══ DATASET ══

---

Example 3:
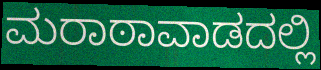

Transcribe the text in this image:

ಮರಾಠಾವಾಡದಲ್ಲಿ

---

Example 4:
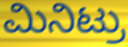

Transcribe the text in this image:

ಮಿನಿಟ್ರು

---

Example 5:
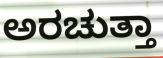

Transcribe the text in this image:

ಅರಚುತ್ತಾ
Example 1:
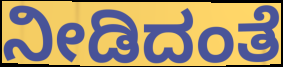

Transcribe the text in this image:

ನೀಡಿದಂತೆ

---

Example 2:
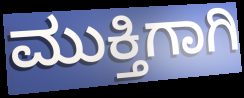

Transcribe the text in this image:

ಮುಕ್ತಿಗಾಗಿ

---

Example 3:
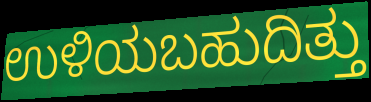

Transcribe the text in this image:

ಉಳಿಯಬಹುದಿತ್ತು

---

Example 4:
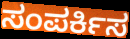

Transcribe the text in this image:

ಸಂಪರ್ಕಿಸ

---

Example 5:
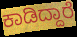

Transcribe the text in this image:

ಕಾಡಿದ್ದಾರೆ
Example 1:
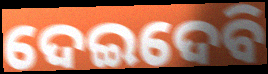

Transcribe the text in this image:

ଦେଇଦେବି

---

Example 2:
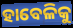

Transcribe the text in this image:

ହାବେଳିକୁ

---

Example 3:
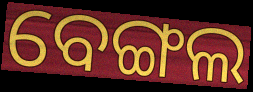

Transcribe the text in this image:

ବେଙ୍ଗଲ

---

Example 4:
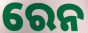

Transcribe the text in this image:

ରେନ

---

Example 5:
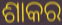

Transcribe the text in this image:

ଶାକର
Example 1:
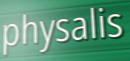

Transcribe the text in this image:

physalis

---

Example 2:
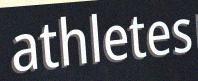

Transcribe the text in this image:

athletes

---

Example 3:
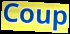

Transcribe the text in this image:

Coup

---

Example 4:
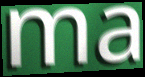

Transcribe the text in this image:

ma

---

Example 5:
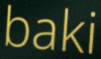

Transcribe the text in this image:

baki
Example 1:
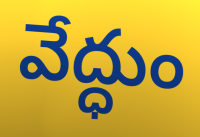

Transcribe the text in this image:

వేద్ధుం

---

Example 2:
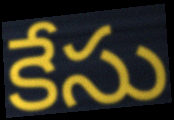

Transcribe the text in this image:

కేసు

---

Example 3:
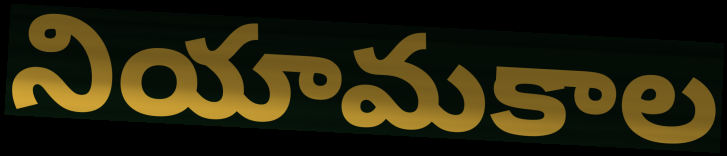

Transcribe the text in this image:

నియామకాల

═══

• _TASK_: Set down all of the material above exactly as written, leaving the pictures out.

• _COMPLETED TASK_:
---

Example 3:

Transcribe the text in this image:

ಮರಾಠಾವಾಡದಲ್ಲಿ

---

Example 4:

Transcribe the text in this image:

ಮಿನಿಟ್ರು

---

Example 5:

Transcribe the text in this image:

ಅರಚುತ್ತಾ
Example 1:

Transcribe the text in this image:

ನೀಡಿದಂತೆ

---

Example 2:

Transcribe the text in this image:

ಮುಕ್ತಿಗಾಗಿ

---

Example 3:

Transcribe the text in this image:

ಉಳಿಯಬಹುದಿತ್ತು

---

Example 4:

Transcribe the text in this image:

ಸಂಪರ್ಕಿಸ

---

Example 5:

Transcribe the text in this image:

ಕಾಡಿದ್ದಾರೆ
Example 1:

Transcribe the text in this image:

ଦେଇଦେବି

---

Example 2:

Transcribe the text in this image:

ହାବେଳିକୁ

---

Example 3:

Transcribe the text in this image:

ବେଙ୍ଗଲ

---

Example 4:

Transcribe the text in this image:

ରେନ

---

Example 5:

Transcribe the text in this image:

ଶାକର
Example 1:

Transcribe the text in this image:

physalis

---

Example 2:

Transcribe the text in this image:

athletes

---

Example 3:

Transcribe the text in this image:

Coup

---

Example 4:

Transcribe the text in this image:

ma

---

Example 5:

Transcribe the text in this image:

baki
Example 1:

Transcribe the text in this image:

వేద్ధుం

---

Example 2:

Transcribe the text in this image:

కేసు

---

Example 3:

Transcribe the text in this image:

నియామకాల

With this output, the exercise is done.